Figures 7 and 8 show the EAF curves and fit to the data for this new solution, which we refer to as solution 2. The match to the NGAs and NGTs is very similar in this case, while the production residuals are improved, leading to an overall somewhat improved fit statistic. The rotation-period change is now even closer to the measurements at 21.4 minutes. Figure 7 shows that solution 2 has a slightly higher southern rocky activity (≈ 18%), and a much higher southern dusty activity than before, alongside zero EAF in the rocky northern terrain. The northern dust falls off as before. The total water production is then dominated by the northern dust, smoothly transitioning to southern rock at the equinox, with a minor contribution from southern dust, again due to its small area. Table 1 shows that the momentum transfer coefficients follow a similar pattern to before, but now with the northern dusty terrain having the highest values with respect to the southern rock. When multiplied by the enhancement factor of Eq. (2), the total momentum transfer coefficients are around 1.1 and 0.9 for these two regions, respectively. The rocky northern terrain’s momentum transfer coefficient has little meaning due to its negligible EAF. Similarly to above, re-running solution 2 with thermal inertia led to almost exactly the same NGA curves and z component of the torque, while the pole-orientation evolution was slightly rotated (bottom right panel of Fig. 8).

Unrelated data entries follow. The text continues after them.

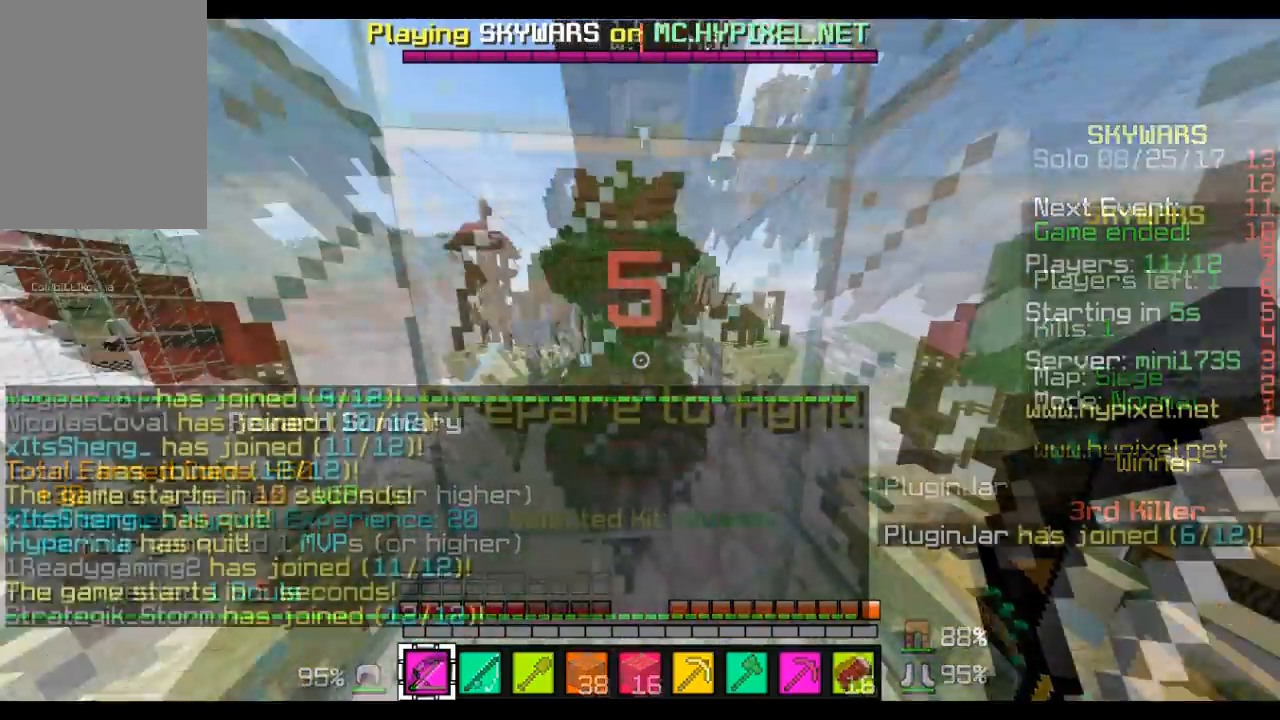
{"keys": [], "mouse": [], "events": []}
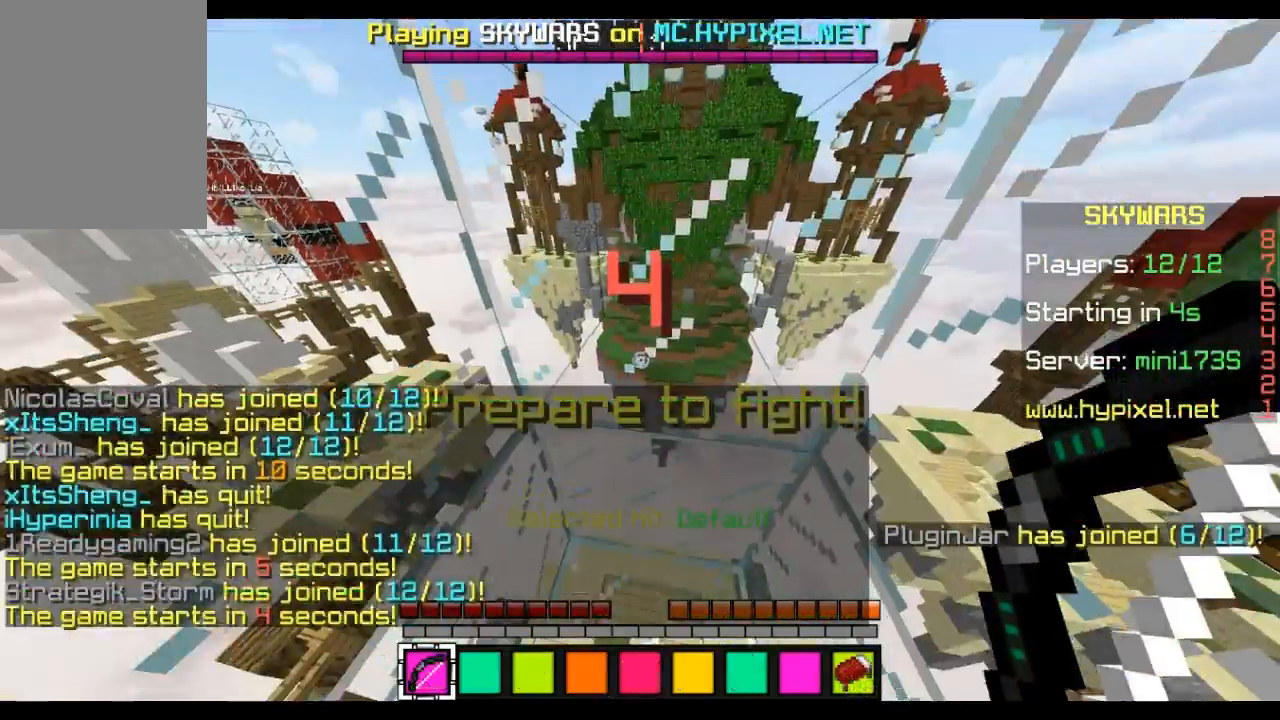
{"keys": ["w"], "mouse": [], "events": [[310, "w", "down"]]}
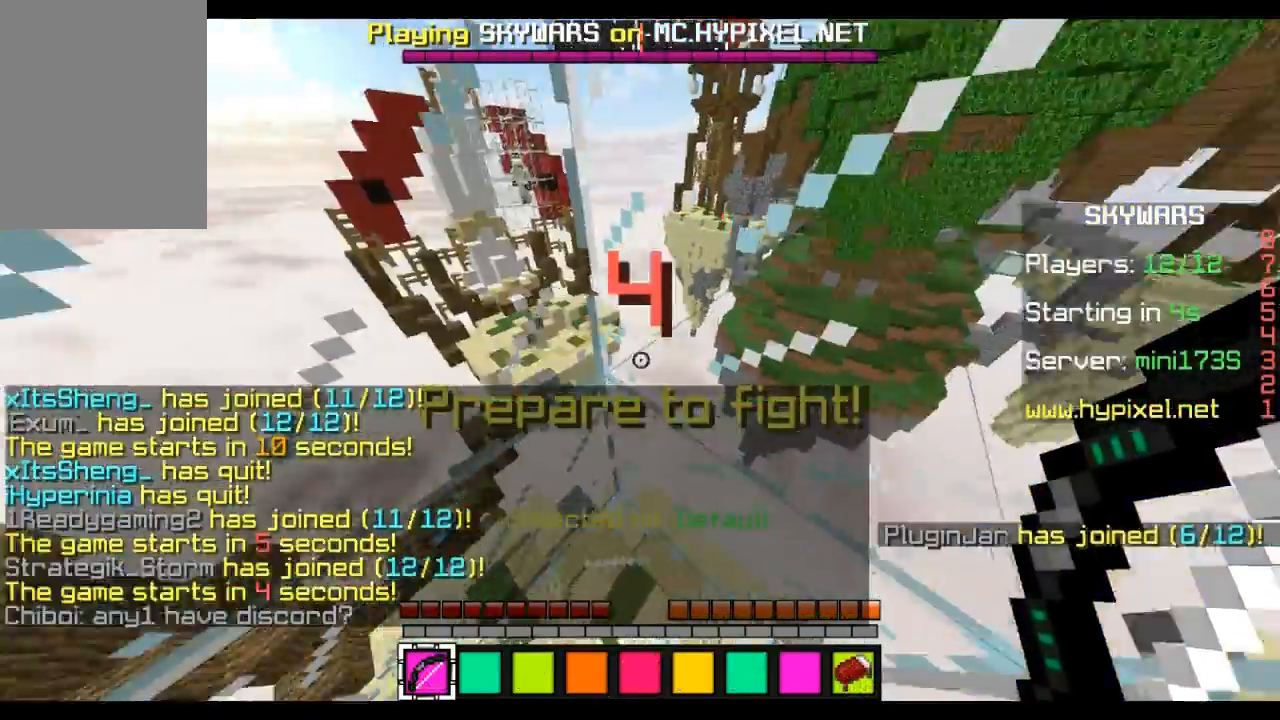
{"keys": ["a", "w"], "mouse": [], "events": [[518, "a", "down"]]}
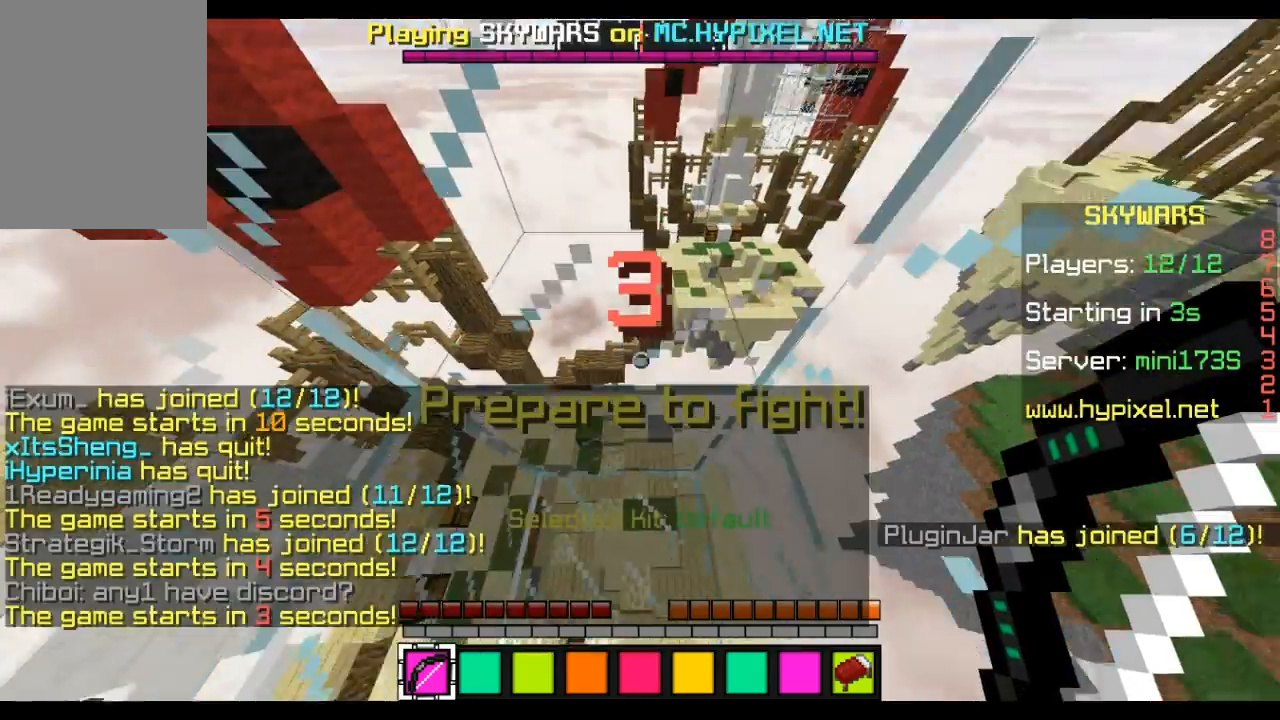
{"keys": [], "mouse": [], "events": [[241, "w", "up"], [414, "a", "up"]]}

Minor variations in these fits could be achieved by varying the weighting and error treatment of the various datasets, but the competing restrictions placed by the NGA and NGT curves ensured that no significant improvements could be found using this model. Finally, we thus consider this our best-fit model for 67P’s water outgassing pattern; solution 2 is our preferred choice, due to its improved fit statistic.

Fig. 6 Results of the best-fit solution (solution 1) and the normalised residuals for (from top left): total water-production rate, radial NGA component, tangential NGA component, normal NGA component, z component of the torque, and pole orientation. Individual contributions from each super-region are shown alongside the totals and the observational data (see text in this paper, Attree et al. 2019, and Attree et al. 2023 for references).

Fig. 7 EAF as a function of time in best-fit solution 2.

6 Implications for cometary activity models

In general, there is a distinct change in the activity at equinox, from being driven by the northern hemisphere to being driven by the southern, resulting in different behaviour (as has also been noted in other works, e.g. Davidsson et al. 2022). Regarding NGAs, the accelerations are small in magnitude outside of the equinoxes, and are therefore not useful in constraining activity at large heliocentric distances, but are completely dominated by activity between the two equinoxes. This means that they are most sensitive to the south (which dominates activity between the equinoxes); however, the high normal and tangential NGA components constrain northern activity to be low during this period, while simultaneously constraining the southern activity to be relatively very high and rather efficient at transferring momentum.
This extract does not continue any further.